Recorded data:

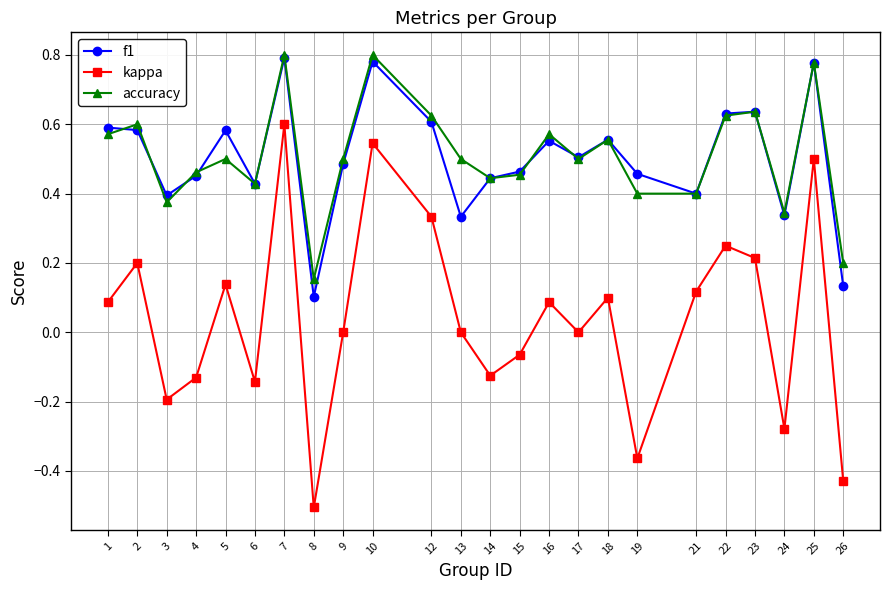

The f1 series shows 0.8 at 25. True or false?

True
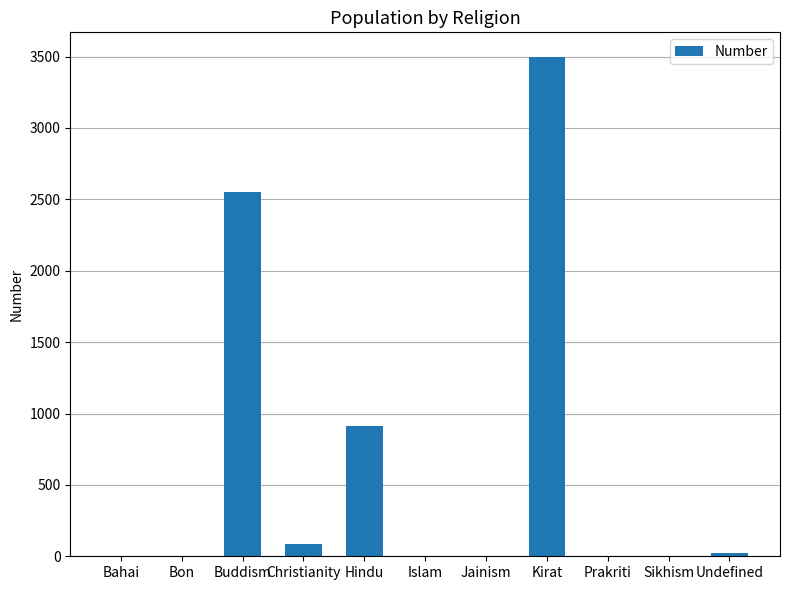

What is the average value?

642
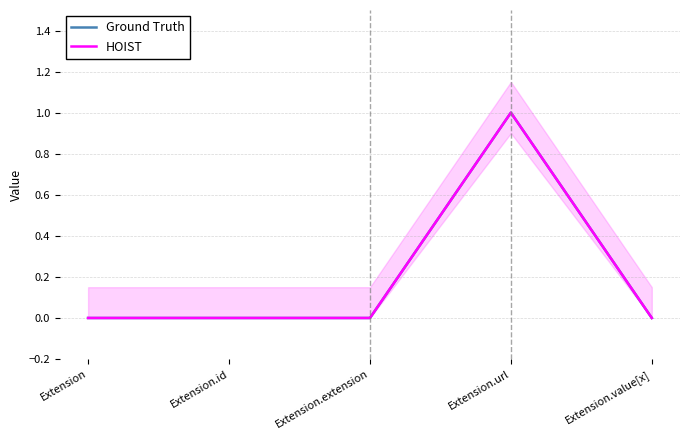

What are all the series names shown in the legend?

Ground Truth, HOIST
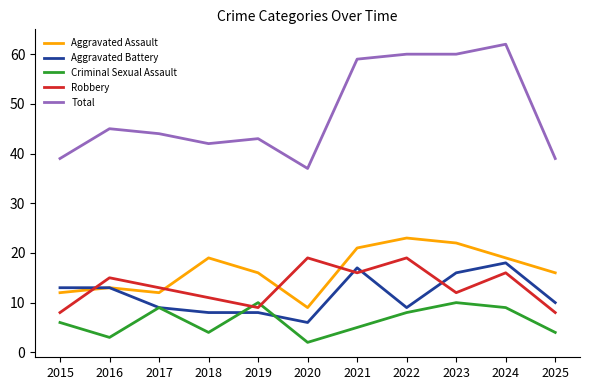

How many series are shown in this chart?

5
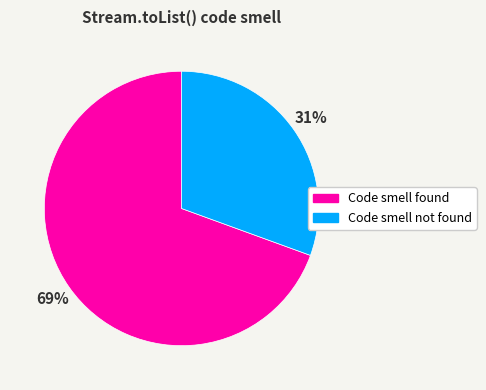

To the nearest percent, what portion does Code smell not found represent?

31%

## WORK INSTRUCTION
Write out all the records above again with "chart" switched to "graph" and everything else unchanged, leaving out the pictures.

## OUTPUT OF THE EXERCISE
The f1 series shows 0.8 at 25. True or false?

True

What is the average value?

642

What are all the series names shown in the legend?

Ground Truth, HOIST

How many series are shown in this graph?

5

To the nearest percent, what portion does Code smell not found represent?

31%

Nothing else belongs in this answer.